*Texto de estudio*:
----------

Por Manuel F. Herrador*
Medicina heroica. Así llaman algunos autores a la práctica general de la medicina hasta mediados del siglo XIX. Amputaciones, sangrados, aplicación de sustancias venenosas como el mercurio… En general, todo consistía en la aplicación de reglas estrictas, obtenidas en algunos casos de oscuros tratados a los que los médicos se aferraban de forma dogmática, exponiéndose al escarnio si se apartaban de la recta vía. En 1790 se empezaba a vislumbrar lo que sería la nueva medicina. James Linde había realizado el primer (y rudimentario) ensayo clínico para descubrir la influencia de los cítricos sobre el escorbuto. La vacuna de Jenner se aplicaba con todo éxito, y Balmis no tardaría en zarpar en compañía de veintidós pequeños héroes gallegos para dispersarla por el Nuevo Mundo.

----------

*Lista de registros*:
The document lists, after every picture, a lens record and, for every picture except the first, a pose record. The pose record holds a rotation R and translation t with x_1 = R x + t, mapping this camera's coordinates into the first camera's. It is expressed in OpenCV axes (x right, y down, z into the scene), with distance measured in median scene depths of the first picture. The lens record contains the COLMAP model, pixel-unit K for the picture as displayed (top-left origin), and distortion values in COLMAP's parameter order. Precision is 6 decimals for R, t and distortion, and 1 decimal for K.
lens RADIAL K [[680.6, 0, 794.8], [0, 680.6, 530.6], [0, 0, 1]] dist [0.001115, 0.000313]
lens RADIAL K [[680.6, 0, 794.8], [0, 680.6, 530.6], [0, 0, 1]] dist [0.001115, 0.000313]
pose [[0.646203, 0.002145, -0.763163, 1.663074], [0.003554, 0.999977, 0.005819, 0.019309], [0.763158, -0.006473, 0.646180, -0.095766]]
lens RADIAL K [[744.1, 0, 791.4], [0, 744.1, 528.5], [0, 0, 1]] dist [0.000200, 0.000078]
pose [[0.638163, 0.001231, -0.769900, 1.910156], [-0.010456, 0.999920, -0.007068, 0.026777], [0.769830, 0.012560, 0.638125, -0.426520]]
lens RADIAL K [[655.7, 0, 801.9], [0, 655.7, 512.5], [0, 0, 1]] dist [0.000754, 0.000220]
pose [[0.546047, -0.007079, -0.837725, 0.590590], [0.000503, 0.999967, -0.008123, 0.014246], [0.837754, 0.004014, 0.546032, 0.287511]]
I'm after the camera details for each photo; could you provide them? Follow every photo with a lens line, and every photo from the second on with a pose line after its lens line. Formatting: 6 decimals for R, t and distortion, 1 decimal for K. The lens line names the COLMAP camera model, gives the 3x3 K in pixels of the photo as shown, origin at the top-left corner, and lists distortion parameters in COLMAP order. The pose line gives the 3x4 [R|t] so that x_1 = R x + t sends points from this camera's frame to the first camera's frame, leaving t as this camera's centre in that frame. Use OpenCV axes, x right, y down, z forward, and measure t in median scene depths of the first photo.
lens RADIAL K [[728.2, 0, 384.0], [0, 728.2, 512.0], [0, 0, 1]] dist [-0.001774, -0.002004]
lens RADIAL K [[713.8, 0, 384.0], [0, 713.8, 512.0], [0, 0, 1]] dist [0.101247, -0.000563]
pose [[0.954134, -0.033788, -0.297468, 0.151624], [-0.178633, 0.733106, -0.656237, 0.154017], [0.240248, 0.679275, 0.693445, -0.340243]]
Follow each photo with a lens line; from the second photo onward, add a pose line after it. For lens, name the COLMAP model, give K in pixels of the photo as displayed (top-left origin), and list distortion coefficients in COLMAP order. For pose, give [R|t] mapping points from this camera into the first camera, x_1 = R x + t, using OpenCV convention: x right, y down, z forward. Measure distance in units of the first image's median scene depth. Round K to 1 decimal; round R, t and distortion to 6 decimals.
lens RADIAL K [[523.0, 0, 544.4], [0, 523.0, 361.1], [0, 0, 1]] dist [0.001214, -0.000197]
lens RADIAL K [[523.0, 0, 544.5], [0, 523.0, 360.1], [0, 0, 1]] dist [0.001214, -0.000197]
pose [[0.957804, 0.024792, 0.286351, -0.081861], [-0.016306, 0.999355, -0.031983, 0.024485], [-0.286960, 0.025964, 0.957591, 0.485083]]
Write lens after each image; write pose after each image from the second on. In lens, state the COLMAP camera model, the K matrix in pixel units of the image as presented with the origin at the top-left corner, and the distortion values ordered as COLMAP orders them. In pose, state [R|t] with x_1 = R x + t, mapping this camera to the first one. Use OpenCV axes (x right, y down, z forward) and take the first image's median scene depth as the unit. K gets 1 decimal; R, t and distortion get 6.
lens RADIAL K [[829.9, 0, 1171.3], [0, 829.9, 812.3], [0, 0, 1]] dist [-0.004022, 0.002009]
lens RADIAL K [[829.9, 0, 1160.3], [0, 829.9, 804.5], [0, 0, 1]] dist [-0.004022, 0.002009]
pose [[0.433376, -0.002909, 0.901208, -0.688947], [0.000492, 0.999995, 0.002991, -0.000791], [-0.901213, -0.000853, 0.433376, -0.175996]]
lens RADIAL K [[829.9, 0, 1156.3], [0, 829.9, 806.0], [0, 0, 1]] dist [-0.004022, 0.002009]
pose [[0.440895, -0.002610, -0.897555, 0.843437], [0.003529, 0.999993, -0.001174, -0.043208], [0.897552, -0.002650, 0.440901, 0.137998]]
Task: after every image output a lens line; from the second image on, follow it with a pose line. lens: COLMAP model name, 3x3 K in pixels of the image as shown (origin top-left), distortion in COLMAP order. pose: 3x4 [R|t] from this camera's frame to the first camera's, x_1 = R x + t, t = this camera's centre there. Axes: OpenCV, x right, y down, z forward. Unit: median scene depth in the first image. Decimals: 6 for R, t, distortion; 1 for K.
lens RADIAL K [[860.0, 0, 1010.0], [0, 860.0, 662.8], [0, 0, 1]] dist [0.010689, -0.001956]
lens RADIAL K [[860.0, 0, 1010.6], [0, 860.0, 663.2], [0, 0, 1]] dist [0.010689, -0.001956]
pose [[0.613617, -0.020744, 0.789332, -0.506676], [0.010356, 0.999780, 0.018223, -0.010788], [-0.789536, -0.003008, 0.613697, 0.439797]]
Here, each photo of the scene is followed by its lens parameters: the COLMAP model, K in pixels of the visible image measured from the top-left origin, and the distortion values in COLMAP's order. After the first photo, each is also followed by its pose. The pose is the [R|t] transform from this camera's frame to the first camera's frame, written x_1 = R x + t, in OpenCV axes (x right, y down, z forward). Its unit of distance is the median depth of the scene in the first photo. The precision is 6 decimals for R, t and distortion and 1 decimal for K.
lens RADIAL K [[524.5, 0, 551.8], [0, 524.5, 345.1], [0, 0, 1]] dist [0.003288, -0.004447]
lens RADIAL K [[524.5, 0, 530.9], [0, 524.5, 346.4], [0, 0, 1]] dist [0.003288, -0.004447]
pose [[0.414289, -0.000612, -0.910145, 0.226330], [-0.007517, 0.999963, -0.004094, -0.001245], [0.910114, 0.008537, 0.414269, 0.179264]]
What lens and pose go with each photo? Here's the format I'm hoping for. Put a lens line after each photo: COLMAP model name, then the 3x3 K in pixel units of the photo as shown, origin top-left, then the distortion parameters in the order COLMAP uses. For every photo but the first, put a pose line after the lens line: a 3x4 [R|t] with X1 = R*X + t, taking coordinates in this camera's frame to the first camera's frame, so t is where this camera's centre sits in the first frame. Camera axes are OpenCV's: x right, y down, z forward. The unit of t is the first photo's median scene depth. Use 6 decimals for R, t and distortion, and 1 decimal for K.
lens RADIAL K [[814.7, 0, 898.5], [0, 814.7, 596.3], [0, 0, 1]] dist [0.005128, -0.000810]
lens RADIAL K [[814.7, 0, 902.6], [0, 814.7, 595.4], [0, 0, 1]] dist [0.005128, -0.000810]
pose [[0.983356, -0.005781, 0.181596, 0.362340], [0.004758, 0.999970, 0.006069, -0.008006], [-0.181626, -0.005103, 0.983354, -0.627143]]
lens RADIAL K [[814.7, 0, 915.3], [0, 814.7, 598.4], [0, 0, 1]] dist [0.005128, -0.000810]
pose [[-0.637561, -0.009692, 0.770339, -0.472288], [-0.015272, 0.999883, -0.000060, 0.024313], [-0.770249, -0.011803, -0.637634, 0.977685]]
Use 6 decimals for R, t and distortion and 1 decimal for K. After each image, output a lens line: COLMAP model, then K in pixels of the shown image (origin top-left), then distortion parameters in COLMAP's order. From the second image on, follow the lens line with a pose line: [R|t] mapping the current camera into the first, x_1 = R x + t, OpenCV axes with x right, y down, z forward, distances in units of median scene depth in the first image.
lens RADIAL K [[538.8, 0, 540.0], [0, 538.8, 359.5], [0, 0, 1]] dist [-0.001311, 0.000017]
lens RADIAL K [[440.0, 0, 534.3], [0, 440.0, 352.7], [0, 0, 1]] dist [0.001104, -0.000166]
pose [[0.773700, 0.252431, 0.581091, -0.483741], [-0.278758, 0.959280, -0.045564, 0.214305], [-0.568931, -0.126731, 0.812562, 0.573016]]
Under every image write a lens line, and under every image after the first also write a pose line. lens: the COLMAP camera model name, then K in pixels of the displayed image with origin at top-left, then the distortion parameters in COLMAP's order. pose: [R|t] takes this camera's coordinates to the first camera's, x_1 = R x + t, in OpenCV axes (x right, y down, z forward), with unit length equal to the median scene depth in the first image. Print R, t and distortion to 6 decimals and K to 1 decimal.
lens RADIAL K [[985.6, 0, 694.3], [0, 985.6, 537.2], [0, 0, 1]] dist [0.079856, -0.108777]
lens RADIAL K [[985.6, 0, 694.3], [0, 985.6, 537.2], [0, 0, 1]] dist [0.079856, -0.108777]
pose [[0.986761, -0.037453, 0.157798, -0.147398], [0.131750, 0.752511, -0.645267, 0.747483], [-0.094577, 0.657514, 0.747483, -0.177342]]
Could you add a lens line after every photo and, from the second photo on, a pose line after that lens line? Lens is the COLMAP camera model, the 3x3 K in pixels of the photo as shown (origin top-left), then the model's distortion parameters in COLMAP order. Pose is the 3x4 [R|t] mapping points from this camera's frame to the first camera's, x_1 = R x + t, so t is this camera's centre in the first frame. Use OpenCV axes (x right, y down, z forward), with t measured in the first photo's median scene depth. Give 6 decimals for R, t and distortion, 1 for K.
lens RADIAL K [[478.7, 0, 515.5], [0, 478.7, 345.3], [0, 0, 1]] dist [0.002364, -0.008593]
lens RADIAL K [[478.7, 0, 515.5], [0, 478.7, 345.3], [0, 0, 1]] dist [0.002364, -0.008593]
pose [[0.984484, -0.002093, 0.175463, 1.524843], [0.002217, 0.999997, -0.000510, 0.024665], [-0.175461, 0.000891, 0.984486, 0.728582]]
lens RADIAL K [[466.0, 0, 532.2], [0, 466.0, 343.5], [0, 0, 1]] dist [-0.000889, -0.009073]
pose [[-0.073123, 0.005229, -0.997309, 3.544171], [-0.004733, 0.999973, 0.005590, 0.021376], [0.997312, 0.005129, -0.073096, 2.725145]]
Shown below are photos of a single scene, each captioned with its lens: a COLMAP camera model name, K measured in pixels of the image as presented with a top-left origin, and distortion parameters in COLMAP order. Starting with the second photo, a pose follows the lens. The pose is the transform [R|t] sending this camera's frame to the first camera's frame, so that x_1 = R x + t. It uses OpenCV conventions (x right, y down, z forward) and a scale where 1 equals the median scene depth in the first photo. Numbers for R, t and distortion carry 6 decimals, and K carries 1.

----------

*Objetivo del ejercicio*: Escribe la continuación del texto sobre la medicina heroica a partir de su última oración. Los registros no tienen ningún papel en este ejercicio.

*Respuesta*:
Samuel Hahnemann, un médico de pueblo alemán preocupado por lo dañino de los poco efectivos tratamientos «heroicos», aprovecha este contexto iluminado de descubrimiento y crítica de la práctica mayoritaria para seguir un camino diferente, en busca de una medicina más amable. Por una parte, partiendo de la experiencia de las vacunas, que parecen usar la enfermedad para combatir la propia enfermedad, postula el principio de los similares: lo similar cura a lo similar. Por otra, reconociendo que ingerir una sustancia tóxica (obviamente) produce la enfermedad, postula el principio de los infinitésimos: para llegar a la curación, la sustancia ingerida tiene que estar muy diluida. Y cuanto más diluida, más «potente». Todo esto lo acompaña de un método que parte del contacto próximo con el paciente, con elaboración de historias médicas detalladas, y de una mitología basada en la dinamización de «fuerzas vitales» que se transmiten de las sustancias tóxicas al diluyente.
‘La sociedad informada empieza a rechazar lo que ya podemos denominar como fraude’
Han transcurrido más de 200 años. Hasta los aspectos más básicos del mundo de hoy serían irreconocible para Hahnemann. Hoy en día, crear desde cero un arte como el suyo sería impensable. Sabemos que las diluciones infinitesimales son absurdas, porque gracias aAvogadro conocemos el número de moléculas que hay en un recipiente. Sabemos que el principio de los similares, incluso en el caso de las vacunas, es una metáfora, porque somos conscientes de los mecanismos de acción de los microbios, de las sustancias tóxicas e incluso de nuestro propio genoma, que nos hacen enfermar.